VLRS Controladora Vuela Compania de Aviacion S.A.B. de C.V. American Depositary Shares each representing ten (10) Ordinary Participation Certificates Financial Analysis*

Rating Short-Term Long-Term Senior
Outlook*Ba3B1
Income StatementBaa2B1
Balance SheetB3B2
Leverage RatiosBaa2B2
Cash FlowB3Baa2
Rates of Return and ProfitabilityCaa2C

*Financial analysis is the process of evaluating a company's financial performance and position by neural network. It involves reviewing the company's financial statements, including the balance sheet, income statement, and cash flow statement, as well as other financial reports and documents.
How does neural network examine financial reports and understand financial state of the company?

Conclusions

Controladora Vuela Compania de Aviacion S.A.B. de C.V. American Depositary Shares each representing ten (10) Ordinary Participation Certificates is assigned short-term Ba3 & long-term B1 estimated rating. Controladora Vuela Compania de Aviacion S.A.B. de C.V. American Depositary Shares each representing ten (10) Ordinary Participation Certificates prediction model is evaluated with Multi-Instance Learning (ML) and Sign Test1,2,3,4 and it is concluded that the VLRS stock is predictable in the short/long term.
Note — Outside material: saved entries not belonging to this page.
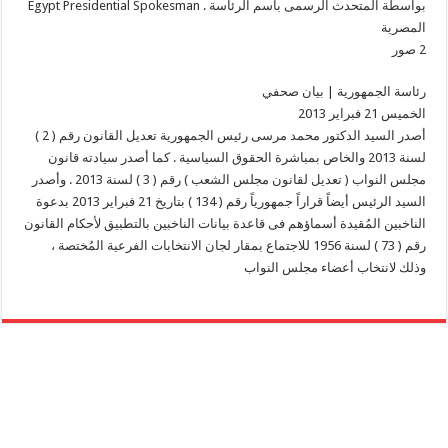
بواسطة ‏‎
Egypt Presidential Spokesman . المتحدث الرسمى باسم الرئاسة
المصرية
رئاسة الجمهورية | بيان صحفي
الخميس 21 فبراير 2013
أصدر السيد الدكتور محمد مرسى رئيس الجمهورية تعديل القانون رقم ( 2 )
لسنة 2013 والخاص بمباشرة الحقوق السياسية . كما أصدر سيادته قانون
مجلس النواب ( تعديل لقانون مجلس الشعب ) رقم ( 3 ) لسنة 2013 . وأصدر
السيد الرئيس أيضاً قراراً جمهورياً رقم ( 134 ) بتاريخ 21 فبراير 2013 بدعوة
الناخبين المُقيدة أسماؤهم فى قاعدة بيانات الناخبين بالتطبيق لأحكام القانون
رقم ( 73 ) لسنة 1956 للاجتماع بمقار لجان الانتخابات الفرعية المُختصة ،
وذلك لانتخاب أعضاء مجلس النواب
According to price forecasts for 4 Weeks period, the dominant strategy among neural network is: Hold

Prediction Confidence Score

Trust metric by Neural Network: 93 out of 100 with 479 signals.

References

  1. K. Tuyls and G. Weiss. Multiagent learning: Basics, challenges, and prospects. AI Magazine, 33(3): 41–52, 2012
  2. Barrett, C. B. (1997), "Heteroscedastic price forecasting for food security management in developing countries," Oxford Development Studies, 25, 225–236.
  3. Jorgenson, D.W., Weitzman, M.L., ZXhang, Y.X., Haxo, Y.M. and Mat, Y.X., 2023. Tesla Stock: Hold for Now, But Watch for Opportunities. AC Investment Research Journal, 220(44).
  4. Babula, R. A. (1988), "Contemporaneous correlation and modeling Canada's imports of U.S. crops," Journal of Agricultural Economics Research, 41, 33–38.
  5. Jorgenson, D.W., Weitzman, M.L., ZXhang, Y.X., Haxo, Y.M. and Mat, Y.X., 2023. Apple's Stock Price: How News Affects Volatility. AC Investment Research Journal, 220(44).
  6. Bewley, R. M. Yang (1998), "On the size and power of system tests for cointegration," Review of Economics and Statistics, 80, 675–679.
  7. Dietterich TG. 2000. Ensemble methods in machine learning. In Multiple Classifier Systems: First International Workshop, Cagliari, Italy, June 21–23, pp. 1–15. Berlin: Springer
Frequently Asked QuestionsQ: What is the prediction methodology for VLRS stock?
A: VLRS stock prediction methodology: We evaluate the prediction models Multi-Instance Learning (ML) and Sign Test
Q: Is VLRS stock a buy or sell?
A: The dominant strategy among neural network is to Hold VLRS Stock.
Q: Is Controladora Vuela Compania de Aviacion S.A.B. de C.V. American Depositary Shares each representing ten (10) Ordinary Participation Certificates stock a good investment?
A: The consensus rating for Controladora Vuela Compania de Aviacion S.A.B. de C.V. American Depositary Shares each representing ten (10) Ordinary Participation Certificates is Hold and is assigned short-term Ba3 & long-term B1 estimated rating.
Q: What is the consensus rating of VLRS stock?
A: The consensus rating for VLRS is Hold.
Q: What is the prediction period for VLRS stock?
A: The prediction period for VLRS is 4 Weeks

People also ask

⚐ What are the top stocks to invest in right now?
☵ What happens to stocks when they're delisted?
This project is licensed under the license; additional terms may apply.